The epic drama charts the true story of a series of murders of Osage in 1920s Oklahoma, but while the production set up shop in Oklahoma where the murders actually took place, “invisible” visual effects were still crucial to the film’s storytelling — to the point that the film is one of 20 on the Oscars shortlist for Best Visual Effects.
“Visual effects is just a tool that is dependent on the way the filmmaker uses that tool to tell the story,” visual effects supervisor Pablo Helman said of his approach to working with Scorsese in the latest episode of TheWrap’s How I Did It, presented by Apple TV+. The two developed a relationship on “Silence” and Scorsese’s cutting-edge “The Irishman,” and for “Killers of the Flower Moon,” Helman’s work was essential to a number of aspects of the story – namely the sickness that envelops various characters as they’re poisoned.
“A big part of the story is that these four or five characters were getting poisoned,” Helman explained. “We did some research in terms of what it means to be poisoned.
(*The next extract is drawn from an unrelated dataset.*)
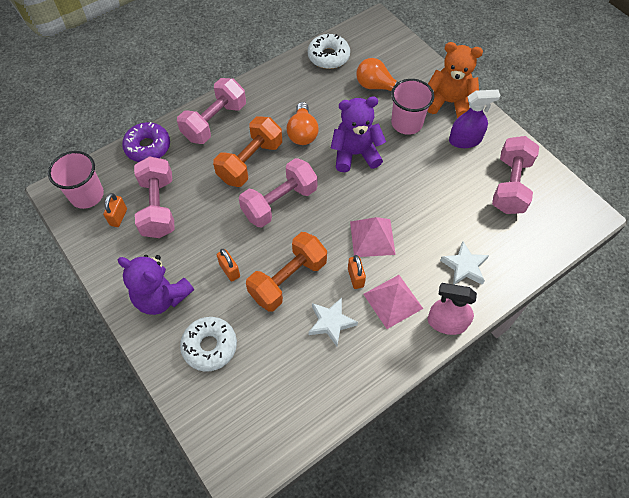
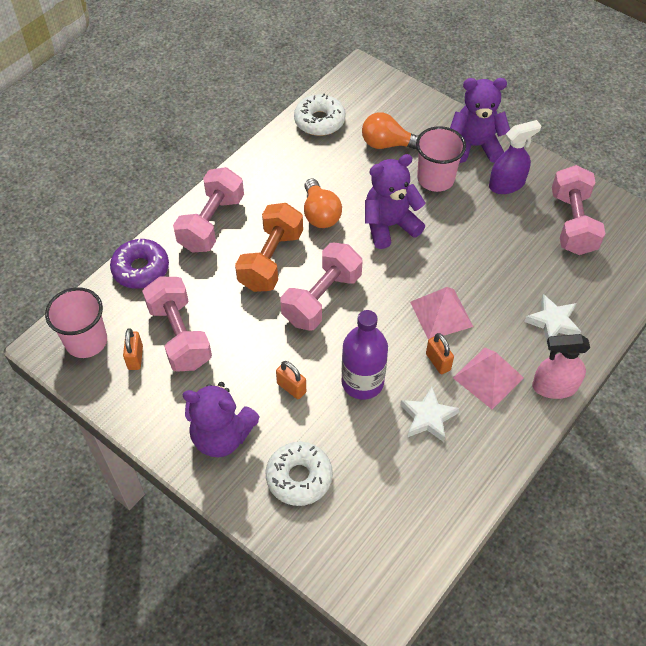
camera: 15 degrees left, 5 degrees down
orange dumbbell [246,232,327,311] -> purple bottle [342,310,388,400]
orange teddy bear [428,42,483,118] -> purple teddy bear [450,78,510,163]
We had to also manage the sickness of those characters and without that, you actually don’t have that story.”
Indeed, in the How I Did It video you can see that the characters’ weight and color were altered in post-production to further reflect their sickness in a subtle collaboration with the film’s makeup team.
Other invisible visual effects included adding a hat to a character that wasn’t wearing one (“Nobody understood who he was because in three or four scenes before he was wearing a hat, so Marty says, ‘Do you think you can put him in a hat?’”), filling the landscape with oil rigs and cows, and even changing the page of the book that DiCaprio’s character is seen reading.
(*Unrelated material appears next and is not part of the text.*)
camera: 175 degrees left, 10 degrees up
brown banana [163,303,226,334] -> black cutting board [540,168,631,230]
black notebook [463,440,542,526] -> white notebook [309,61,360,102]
“In the movie, there’s a scene in which Ernest takes look at the history of the Osage. We shot the scene with him paging through the book, but we didn’t have the right pictures. After we shot the scene, we worked with Mary Ann Bauer, who is the archivist, so we had to replace those pictures that he was referring to.”
The visual effects team was also called in for the final shot of the film.
“The last shot film has a lot of symbolism, there’s a certain perfection about the round thing according to Marty,” he said. “We start on the drum and the camera pulls up 200 feet and then we reveal these people dancing around the drum. So I was going to have to put people together from different takes just to make it about 400 or 500 people. We also needed to clean up the environment and I documented the Osage people so that we can build them in CG if we need to. And all that was part of storytelling.”